Even if a benefit is seen in a single dose, will patients need more? Or will CRISPR-based therapies be “one and done”?
All drug makers have to figure out how to fine-tune a drug’s properties for a lasting effect. This has never been done for CRISPR-Cas9 therapies, however. “That is the dialogue that we will be having [in-house] on a program by program basis,” Bosley said.
—The patient variability problem. There can be a number of different genetic subgroups for patients with a specific disease. In the blood disease beta-thalassemia, for instance, about a third of patients are harder to treat because they have two copies of a genetic mutation called b0. Variability like this will present a potential regulatory issue for CRISPR companies. Bermingham said that, in certain diseases, the RNA guide—which is designed to match up, letter by letter, with a specific strand of DNA about 20 letters long—might have to be different for each different genetic subgroup. “And thereby, it’s a different drug,” he said.

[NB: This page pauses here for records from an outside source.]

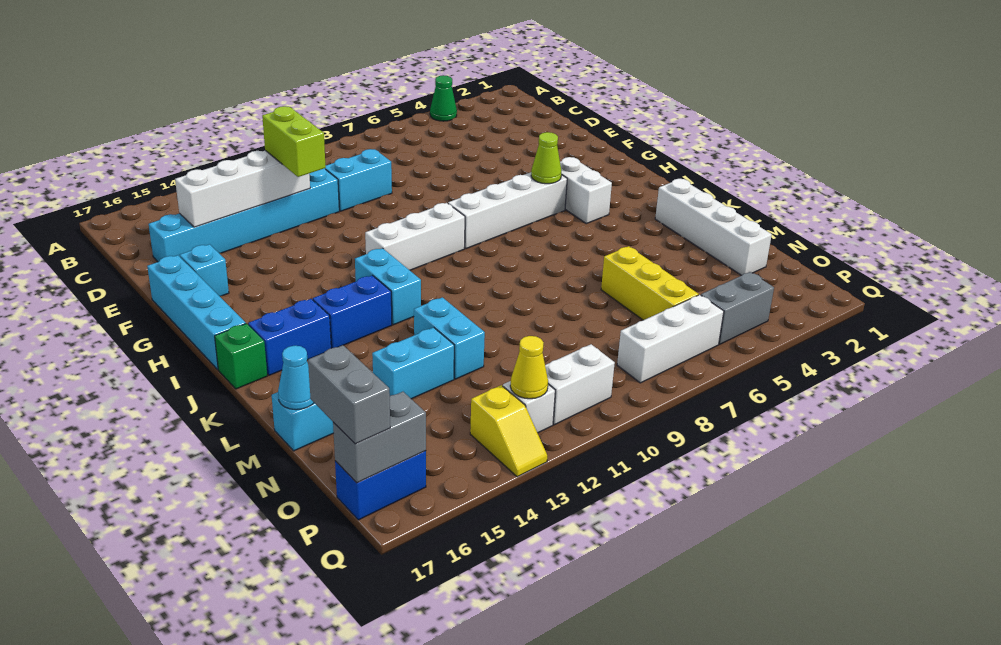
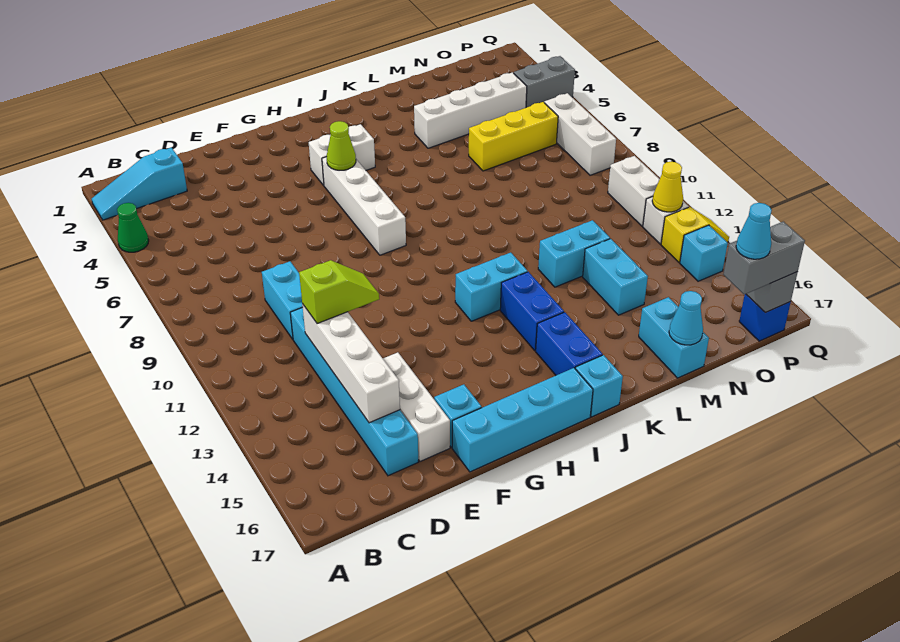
none -> cyan 1x3 slope [92,148,187,220]
lime 1x2 brick [262,106,326,177] -> lime 1x2 slope [299,260,379,324]
white 1x3 brick [365,203,465,270] -> white 1x3 brick moved to [383,352,450,461]
green 1x1 brick [215,324,267,389] -> cyan 1x1 brick [575,355,623,417]
white 1x4 brick [655,179,772,275] -> white 1x4 brick moved to [414,72,527,148]
none -> cyan 1x1 cone [736,203,772,259]
grey 1x2 brick [701,272,774,344] -> grey 1x2 brick turned to [514,56,575,108]
none -> cyan 1x1 brick [680,225,728,281]
blue 1x2 brick [335,451,426,520] -> blue 1x1 brick [739,294,791,341]

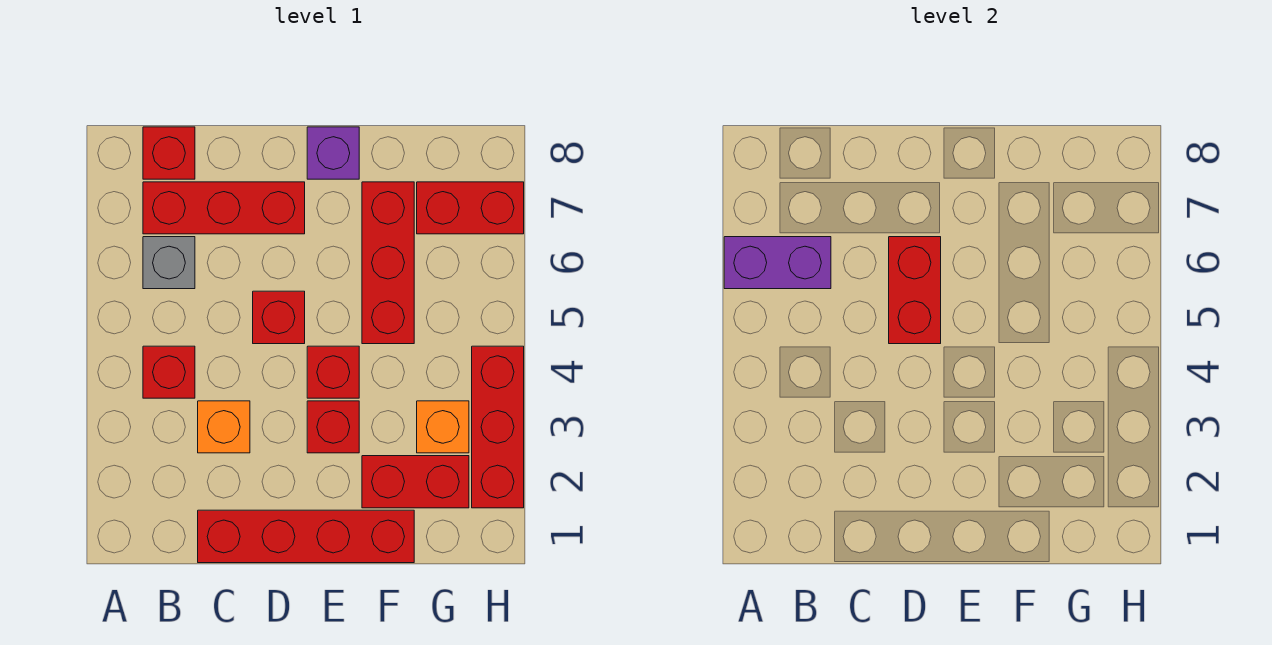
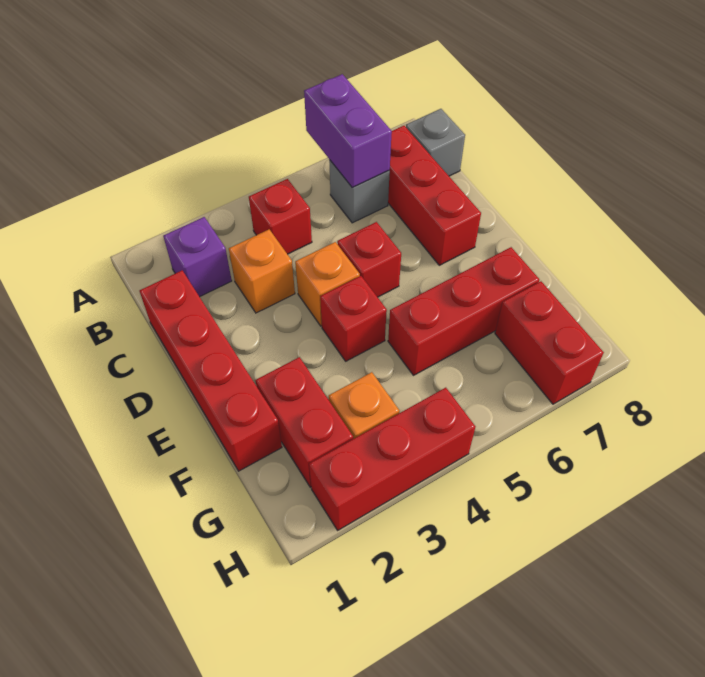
red 1x1 brick [143,127,195,179] -> grey 1x1 brick [406,109,465,176]
none -> orange 1x1 brick [295,242,360,326]
red 1x2 brick [889,237,941,344] -> none
red 1x1 brick [307,401,359,453] -> none
purple 1x1 brick [307,127,359,179] -> purple 1x1 brick moved to [163,217,232,297]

Does that mean CRISPR companies would have to conduct rounds of clinical trials for each new RNA guide to come along? What if there aren’t enough patients in some of these genetic subgroups to enroll in clinical trials?
Bermingham said companies like his would likely have to discuss non-traditional drug development plans with regulators.
But there is precedent. Companies like Sarepta Therapeutics (NASDAQ: SRPT) have already been down the development path with their so-called exon skipping drugs for Duchenne muscular dystrophy. (The FDA is expected to decide whether to approve Sarepta’s experimental drug, eteplirsen, by May 26. The prospects for eteplirsen were thrown into question following the release of FDA documents in January that slammed Sarepta’s data.)